• Passage:
# Middleton's "Sugar Barrel"



## DSturg369

SailorJack said:


> If you enjoy these old timers ("Drugstore" tobaccos) and haven't tried Middleton's Sugar Barrel than you owe it to yourself to dish out a whopping $13 for a tub from JR's. It's not nearly as sweet as the name implies, also has a touch or Virginia to make it a tad more interesting. Let it sit after opening and the sweetener will subside and the Burleys will become more buttery and tasty. Haven't had a Burley blend that I enjoy more and that includes the ones from the custom hand blended houses.

• Set of tasks:
1. Summarize the forum post about Middleton's Sugar Barrel in two sentences.
2. Extend the forum post about Middleton's Sugar Barrel past its final sentence.

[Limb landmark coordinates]
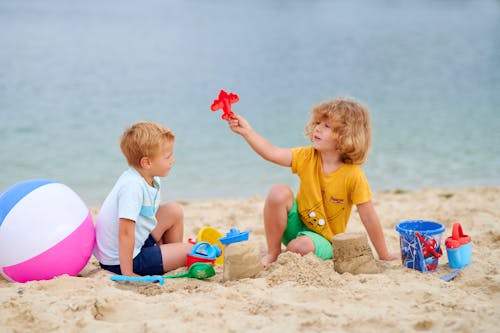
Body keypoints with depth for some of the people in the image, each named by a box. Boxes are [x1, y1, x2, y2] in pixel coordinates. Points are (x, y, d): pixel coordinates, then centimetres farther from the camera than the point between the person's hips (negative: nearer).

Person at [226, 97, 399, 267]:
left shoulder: (353, 175, -21)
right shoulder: (308, 157, -8)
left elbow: (369, 218, -18)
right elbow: (272, 153, -18)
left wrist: (384, 255, -13)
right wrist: (247, 132, -32)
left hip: (323, 239, -4)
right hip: (297, 224, 4)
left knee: (300, 247, -37)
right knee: (279, 192, -23)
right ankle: (272, 253, -9)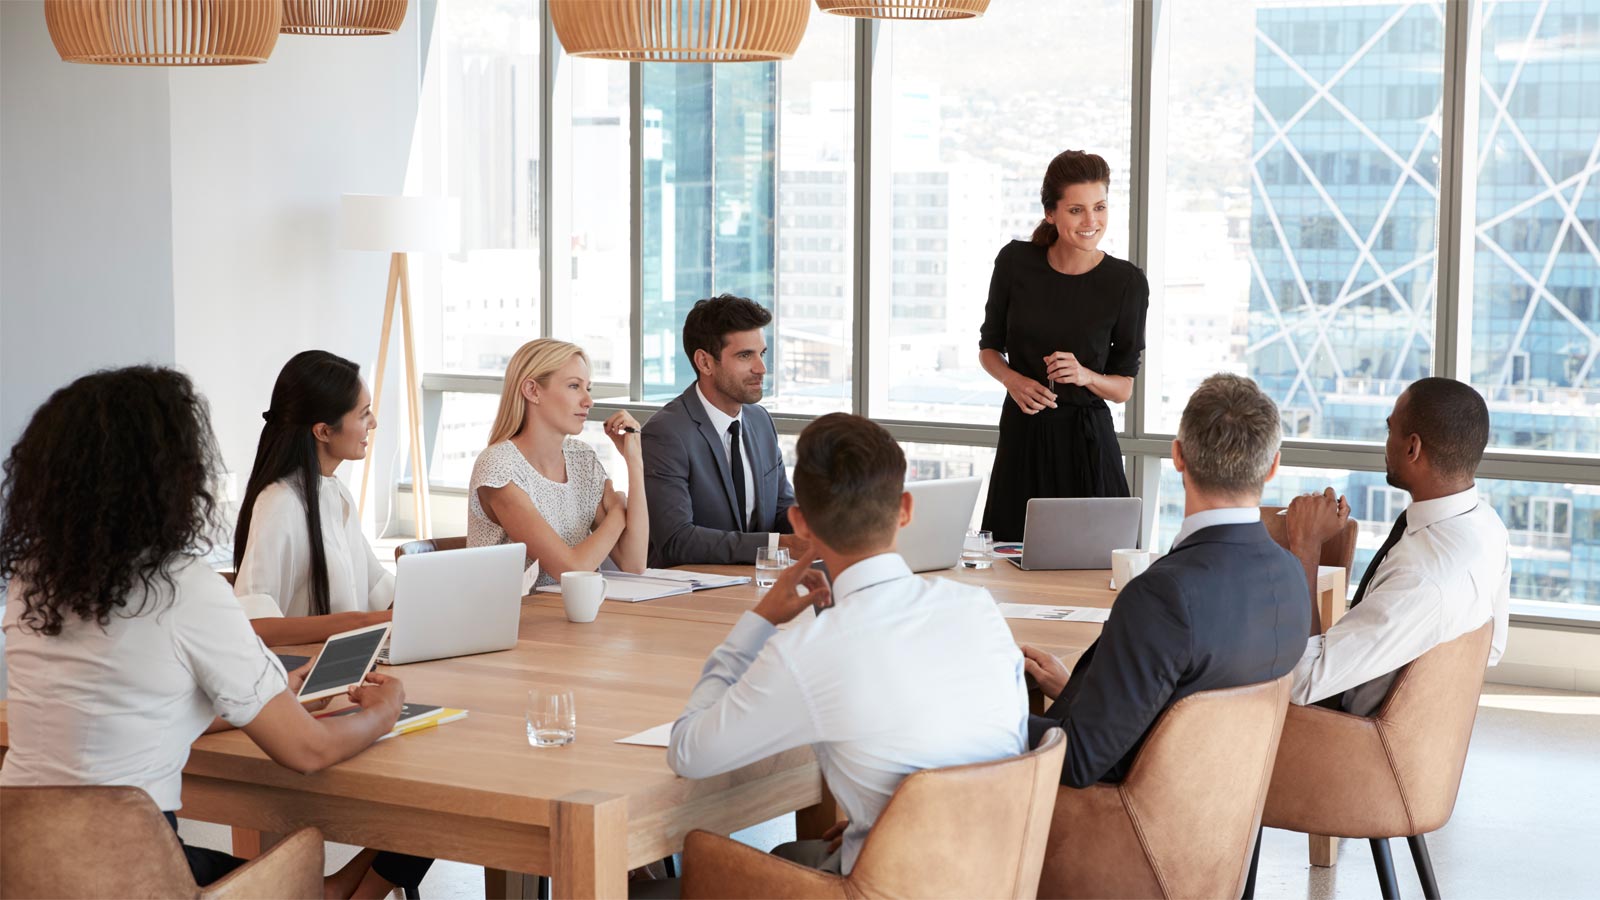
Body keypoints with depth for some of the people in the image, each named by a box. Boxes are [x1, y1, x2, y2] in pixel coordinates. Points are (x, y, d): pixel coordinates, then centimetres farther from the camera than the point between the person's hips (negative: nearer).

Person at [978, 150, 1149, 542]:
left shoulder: (1126, 282, -7)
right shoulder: (1016, 261, -4)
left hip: (1087, 440, -1)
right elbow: (989, 348, 9)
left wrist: (1084, 375, -19)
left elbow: (1124, 388, 0)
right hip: (1022, 435, 1)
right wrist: (1014, 380, -11)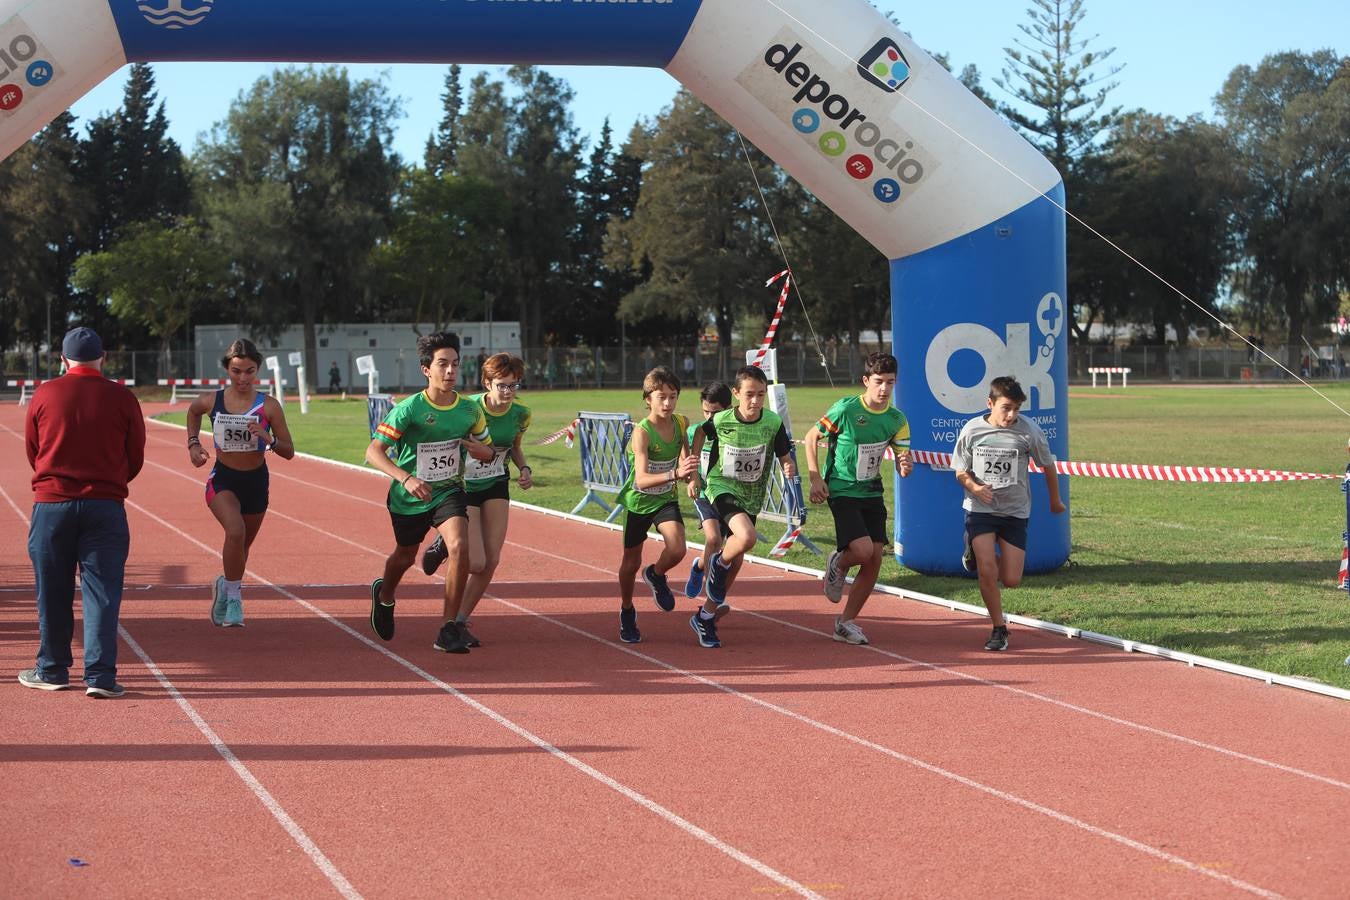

• Outputs in order:
1. A quoted recommendation urges anyone who enjoys old "Drugstore" tobaccos to buy a $13 tub of Middleton's Sugar Barrel from JR's, describing it as far less sweet than its name implies and noting a touch of Virginia. The writer says the sweetener subsides and the Burleys grow more buttery and tasty if the tobacco sits after opening, and calls it their favorite Burley blend, including those from custom hand-blended houses.

2.
I found this on another thread and thought it was pretty accurate. The price has increased somewhat post-SCHIP but it's still a great bargain. This stuff smells fantastic from the tub and, after a little drying time, smokes great and has a very nice room note..... It passes the "Wife Test" with flying colors. It will never take the place of my most liked oldie of Prince Albert but it comes pretty darn close. :thumb:


----------



## Professor Mike

Back in the late 60's and early 70's SugarBarrell was considered a DrugStore tobacco. You could find it next to the PA,CH,H&H and SWR.
I smoked a boat load of it before I discovered the B&M's. As best as I can remember it wasn't bad,in fact it was fairly decent smoke & had a great aroma. I guess I need to rediscover it. As I remember it was fairly inexpensive. Anyone know who carries it as it has disappeared from the DrugStores?

Kindest Reguards


Prof. Mike


----------



## dmkerr

www.jrcigar.com has the best price I've seen for this. I'd like to try this myself if I didn't have to invest in a huge tub.



Professor Mike said:


> Back in the late 60's and early 70's SugarBarrell was considered a DrugStore tobacco. You could find it next to the PA,CH,H&H and SWR.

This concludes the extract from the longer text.